◆ CONSIGNES
1. Pouvez-vous résumer en deux phrases le texte sur la fidélité ?
2. Pourriez-vous écrire la suite du texte sur la fidélité, en partant de sa dernière phrase ?

◆ EXTRAIT DU DOCUMENT
* * * * * * *

Ainsi, il n'y a pas de fidélité relative, et il n'y a pas de fidélité absolue. Il n'y a que la fidélité tout court, cette réalité simple, élémentaire, quotidienne et éternelle, solide comme le roc et qui pourtant nous apparaît trop souvent comme merveilleuse et inaccessible.

Mais quel est l'obstacle qui se dresse ainsi entre cette splendeur de la fidélité et la misère de notre pauvre humanité ? Notre texte nous le dit clairement : la peur de souffrir.

N'aie pas peur de souffrir ! Sois fidèle jusqu'à la mort. Et tu auras la couronne de vie !

La peur de souffrir ! Ce sentiment qui peut être lâche, déshonorant et vil, et pourtant si humain et si compréhensible, voilà ce qui explique toutes les infidélités humaines. La peur de souffrir dans son corps ou dans son âme, dans ses aises, dans son confort, dans sa situation, dans ses convictions, ne cherchez pas ailleurs : c'est bien là que réside la source de toutes les trahisons.

L'âme de toute une génération a été chez nous et est encore profondément viciée par cette appréhension néfaste. L'éducation de l'enfance et de la jeunesse n'est-elle pas inspirée depuis longtemps par le désir d'épargner tout effort, par la peur de souffrir et de faire souffrir ? Et n'avons-nous pas assisté lors de la période de prospérité, à un véritable déchaînement de jouissance et à une recherche obsédante de tout ce qui pourrait supprimer ou écarter la souffrance ? Alors il ne faut pas s'étonner ; lorsqu'a sonné l'heure de graves fidélités, la peur, la peur de souffrir, avait déjà accompli dans un grand nombre d'âmes son action néfaste et dissolvante. Et il ne faut pas s'étonner que cela continue.
Ayons une franchise salutaire, car seul le courage de dévoiler le mal peut faire découvrir le remède. Ce qui, à l'heure actuelle, pèse sur des milliers de vies comme un poids mortel, ce n'est pas tellement le fardeau incontestable des difficultés matérielles, mais la peur paralysante, la peur qui étouffe toute joie, la peur qui empoisonne tous les instants, la peur qui réfreine tous les élans et tous les appels, la peur de souffrir. jamais aucune génération, n'a été, semble-t-il marquée d'un signe aussi humiliant. C'est une menace dont on ne saurait exagérer le caractère de gravité, car elle atteint les sources mêmes de la vie de notre peuple. Ce n'est pas sous-estimer la douloureuse question matérielle de ravitaillement qui pèse sur chacun de nos foyers et sur le pays tout entier que de dire que notre peuple ne risque pas seulement, aujourd'hui, de mourir de faim, mais de mourir de peur, de la peur de souffrir. Alors il aurait droit à une couronne, mais ce ne serait pas la couronne de vie ; ce serait une couronne funéraire.

* * * * * * *

◆ LIGNES FOURNIES
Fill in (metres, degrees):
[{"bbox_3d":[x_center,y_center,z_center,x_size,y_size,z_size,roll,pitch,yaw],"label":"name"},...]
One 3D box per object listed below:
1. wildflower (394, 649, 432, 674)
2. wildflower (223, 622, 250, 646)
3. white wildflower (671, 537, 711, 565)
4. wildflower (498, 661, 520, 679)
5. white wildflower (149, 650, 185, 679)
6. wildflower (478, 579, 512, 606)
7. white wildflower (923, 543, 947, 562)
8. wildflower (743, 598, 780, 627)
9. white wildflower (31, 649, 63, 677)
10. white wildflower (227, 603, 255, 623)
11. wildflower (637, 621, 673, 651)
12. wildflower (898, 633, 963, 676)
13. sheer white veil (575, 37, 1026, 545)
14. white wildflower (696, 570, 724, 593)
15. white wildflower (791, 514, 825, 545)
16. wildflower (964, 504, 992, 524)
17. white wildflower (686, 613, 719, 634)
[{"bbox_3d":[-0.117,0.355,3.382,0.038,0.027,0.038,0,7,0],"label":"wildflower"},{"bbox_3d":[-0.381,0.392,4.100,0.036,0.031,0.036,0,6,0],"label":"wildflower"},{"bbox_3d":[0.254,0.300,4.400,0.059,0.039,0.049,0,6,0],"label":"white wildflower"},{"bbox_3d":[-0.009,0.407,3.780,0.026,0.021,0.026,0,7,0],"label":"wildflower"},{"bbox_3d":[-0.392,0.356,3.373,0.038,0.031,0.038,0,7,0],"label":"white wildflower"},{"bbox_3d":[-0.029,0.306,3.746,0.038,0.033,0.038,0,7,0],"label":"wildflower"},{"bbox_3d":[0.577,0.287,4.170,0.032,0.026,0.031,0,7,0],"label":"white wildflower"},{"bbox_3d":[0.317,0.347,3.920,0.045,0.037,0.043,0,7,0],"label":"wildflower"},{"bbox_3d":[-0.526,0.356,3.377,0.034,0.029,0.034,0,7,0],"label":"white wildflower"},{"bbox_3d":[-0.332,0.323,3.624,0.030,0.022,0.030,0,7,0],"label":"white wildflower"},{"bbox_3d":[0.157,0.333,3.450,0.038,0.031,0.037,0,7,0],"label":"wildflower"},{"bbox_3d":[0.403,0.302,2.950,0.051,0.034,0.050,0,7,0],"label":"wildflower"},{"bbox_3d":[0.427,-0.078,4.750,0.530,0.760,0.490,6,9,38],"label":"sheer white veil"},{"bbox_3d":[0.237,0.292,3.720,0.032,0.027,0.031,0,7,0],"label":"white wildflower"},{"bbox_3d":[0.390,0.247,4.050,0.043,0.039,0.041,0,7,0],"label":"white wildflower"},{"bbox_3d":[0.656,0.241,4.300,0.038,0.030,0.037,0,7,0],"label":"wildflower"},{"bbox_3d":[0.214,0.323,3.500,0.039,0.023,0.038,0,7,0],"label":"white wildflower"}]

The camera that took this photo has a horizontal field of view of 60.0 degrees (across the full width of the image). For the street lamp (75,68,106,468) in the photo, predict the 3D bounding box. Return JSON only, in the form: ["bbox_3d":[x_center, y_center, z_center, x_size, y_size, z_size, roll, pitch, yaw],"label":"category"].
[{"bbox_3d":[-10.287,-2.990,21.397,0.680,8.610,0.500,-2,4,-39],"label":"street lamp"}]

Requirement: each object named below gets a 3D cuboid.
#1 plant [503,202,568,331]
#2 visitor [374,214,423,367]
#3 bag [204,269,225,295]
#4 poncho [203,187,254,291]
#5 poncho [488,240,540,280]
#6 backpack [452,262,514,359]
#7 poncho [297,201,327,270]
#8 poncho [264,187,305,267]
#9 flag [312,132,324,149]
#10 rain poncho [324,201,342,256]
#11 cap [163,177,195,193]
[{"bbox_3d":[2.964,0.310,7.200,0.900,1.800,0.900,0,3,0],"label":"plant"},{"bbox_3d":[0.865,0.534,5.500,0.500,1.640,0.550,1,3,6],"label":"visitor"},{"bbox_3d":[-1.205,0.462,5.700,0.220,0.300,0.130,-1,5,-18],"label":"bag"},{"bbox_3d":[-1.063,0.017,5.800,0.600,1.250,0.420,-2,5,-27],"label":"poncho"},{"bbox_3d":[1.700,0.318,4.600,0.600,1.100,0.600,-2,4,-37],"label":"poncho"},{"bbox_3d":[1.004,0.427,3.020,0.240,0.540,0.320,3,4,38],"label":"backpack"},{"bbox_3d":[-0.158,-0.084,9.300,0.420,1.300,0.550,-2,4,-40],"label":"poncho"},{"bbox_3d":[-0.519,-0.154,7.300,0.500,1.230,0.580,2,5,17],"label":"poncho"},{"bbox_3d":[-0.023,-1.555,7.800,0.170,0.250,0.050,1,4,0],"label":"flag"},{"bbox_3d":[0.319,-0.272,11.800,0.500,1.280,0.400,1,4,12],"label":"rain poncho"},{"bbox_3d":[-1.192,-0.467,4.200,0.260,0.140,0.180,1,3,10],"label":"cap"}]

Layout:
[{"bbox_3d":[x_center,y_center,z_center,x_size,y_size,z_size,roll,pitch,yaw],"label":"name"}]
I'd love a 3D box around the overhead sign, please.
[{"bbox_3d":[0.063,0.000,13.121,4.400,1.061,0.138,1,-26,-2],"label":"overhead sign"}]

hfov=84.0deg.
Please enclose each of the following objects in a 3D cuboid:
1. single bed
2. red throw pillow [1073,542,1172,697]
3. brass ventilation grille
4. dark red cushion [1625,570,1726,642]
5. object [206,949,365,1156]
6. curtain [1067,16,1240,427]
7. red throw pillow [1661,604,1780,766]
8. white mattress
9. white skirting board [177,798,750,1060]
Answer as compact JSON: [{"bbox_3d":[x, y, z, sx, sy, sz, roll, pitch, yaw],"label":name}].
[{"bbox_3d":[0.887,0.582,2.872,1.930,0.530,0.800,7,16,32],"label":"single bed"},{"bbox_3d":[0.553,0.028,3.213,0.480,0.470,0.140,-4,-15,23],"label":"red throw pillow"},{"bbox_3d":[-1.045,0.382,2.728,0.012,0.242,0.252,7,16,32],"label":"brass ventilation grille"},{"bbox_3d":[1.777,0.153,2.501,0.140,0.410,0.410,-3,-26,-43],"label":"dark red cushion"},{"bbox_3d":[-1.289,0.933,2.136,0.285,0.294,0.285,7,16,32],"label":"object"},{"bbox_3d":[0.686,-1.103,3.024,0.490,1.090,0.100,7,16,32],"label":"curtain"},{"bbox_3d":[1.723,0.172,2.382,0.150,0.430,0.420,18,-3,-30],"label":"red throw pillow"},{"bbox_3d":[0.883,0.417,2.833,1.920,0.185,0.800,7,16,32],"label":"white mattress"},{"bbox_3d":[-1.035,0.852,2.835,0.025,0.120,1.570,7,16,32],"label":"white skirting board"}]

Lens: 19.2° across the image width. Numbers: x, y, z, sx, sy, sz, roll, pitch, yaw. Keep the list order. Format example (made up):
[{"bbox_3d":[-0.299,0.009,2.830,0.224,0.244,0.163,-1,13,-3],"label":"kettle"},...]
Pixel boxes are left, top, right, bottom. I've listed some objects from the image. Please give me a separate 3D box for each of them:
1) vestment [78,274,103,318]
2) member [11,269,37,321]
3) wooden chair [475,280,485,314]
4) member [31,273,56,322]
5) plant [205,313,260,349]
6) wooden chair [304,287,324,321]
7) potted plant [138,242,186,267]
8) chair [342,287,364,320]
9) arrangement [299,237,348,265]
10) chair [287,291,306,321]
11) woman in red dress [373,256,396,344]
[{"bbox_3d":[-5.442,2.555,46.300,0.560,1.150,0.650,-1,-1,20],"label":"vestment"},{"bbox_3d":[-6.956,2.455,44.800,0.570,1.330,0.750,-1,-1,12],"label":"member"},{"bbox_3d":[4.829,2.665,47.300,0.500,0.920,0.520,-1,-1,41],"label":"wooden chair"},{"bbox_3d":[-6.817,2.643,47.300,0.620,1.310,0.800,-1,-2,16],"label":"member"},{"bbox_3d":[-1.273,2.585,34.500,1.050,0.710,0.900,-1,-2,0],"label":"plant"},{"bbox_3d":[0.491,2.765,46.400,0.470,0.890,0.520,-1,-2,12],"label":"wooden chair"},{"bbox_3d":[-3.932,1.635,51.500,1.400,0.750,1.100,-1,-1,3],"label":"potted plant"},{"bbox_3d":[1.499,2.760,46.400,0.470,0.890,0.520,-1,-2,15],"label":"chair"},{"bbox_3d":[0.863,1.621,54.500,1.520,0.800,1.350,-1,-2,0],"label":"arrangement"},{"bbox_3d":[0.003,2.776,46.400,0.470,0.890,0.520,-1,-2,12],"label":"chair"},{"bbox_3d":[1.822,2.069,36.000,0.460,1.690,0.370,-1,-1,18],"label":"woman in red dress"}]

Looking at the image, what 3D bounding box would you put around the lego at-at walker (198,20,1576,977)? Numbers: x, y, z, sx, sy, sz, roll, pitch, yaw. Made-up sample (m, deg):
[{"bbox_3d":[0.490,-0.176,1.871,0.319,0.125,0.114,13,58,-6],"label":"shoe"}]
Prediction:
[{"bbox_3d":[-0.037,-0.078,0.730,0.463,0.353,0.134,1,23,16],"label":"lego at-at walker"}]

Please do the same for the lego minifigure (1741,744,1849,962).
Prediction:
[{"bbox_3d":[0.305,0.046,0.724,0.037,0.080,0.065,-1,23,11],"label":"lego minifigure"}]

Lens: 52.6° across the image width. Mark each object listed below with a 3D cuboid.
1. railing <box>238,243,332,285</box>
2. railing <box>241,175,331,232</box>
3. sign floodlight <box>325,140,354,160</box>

* * * * * * *

◆ RÉPONSES PAR TÂCHE
1. Le texte affirme qu'il n'y a ni fidélité relative ni fidélité absolue, mais seulement la fidélité tout court, et que l'obstacle qui nous en sépare est la peur de souffrir, source de toutes les trahisons. Selon lui, cette peur, nourrie par une éducation soucieuse d'épargner tout effort et par la recherche de jouissance des années de prospérité, paralyse aujourd'hui des milliers de vies et fait courir au peuple le risque de mourir non seulement de faim, mais aussi de peur.

2.
N'aie pas peur de souffrir,
Sois Fidèle jusqu'à la mort,
Je te donnerai la couronne de vie.

Ainsi, dans ce raccourci saisissant, la Parole de Dieu condense bien tout ce qui nous est nécessaire. Car il faut bien reconnaître que la peur est un sentiment naturel, et lorsque nous pensons non seulement à nous-mêmes, mais à nos enfants, à nos jeunes, à nos vieillards, lorsque nous pensons à toutes les promesses de vie fragile qui sont en nous, lorsque nous connaissons notre propre faiblesse, nous ne pouvons faire autrement que de trembler devant la souffrance.

C'est pourquoi, pour dominer en nous cette inquiétude et ce tremblement si humains, Dieu nous donne une assurance qui nous apaise et nous fortifie : Par delà la souffrance et par delà la mort elle-même, je te donnerai la couronne de la vie. Ne sois pas obnubilé par ces questions écrasantes de la douleur et de la mort. Regarde plus haut - regarde à la vie et à sa couronne que personne ne peut te ravir.

Mais pour cela, mes Frères, il faut avoir la foi.
Et en terminant je ferai encore deux remarques.

Tout d'abord, il est incontestable qu'il y a des hommes qui n'ont pas peur de souffrir et qui sont fidèles jusqu'à la mort à cause de leur passion, de leur domination ou de leur péché. Cette fidélité mérite le respect alors même qu'elle est celle de l'aveuglement ou de l'endurcissement. Mais si la cause est mauvaise, quel que soit le courage dans la souffrance ou la fidélité jusqu'à la mort, il ne saurait y avoir au bout ce triomphe de la vie, la couronne de la vie.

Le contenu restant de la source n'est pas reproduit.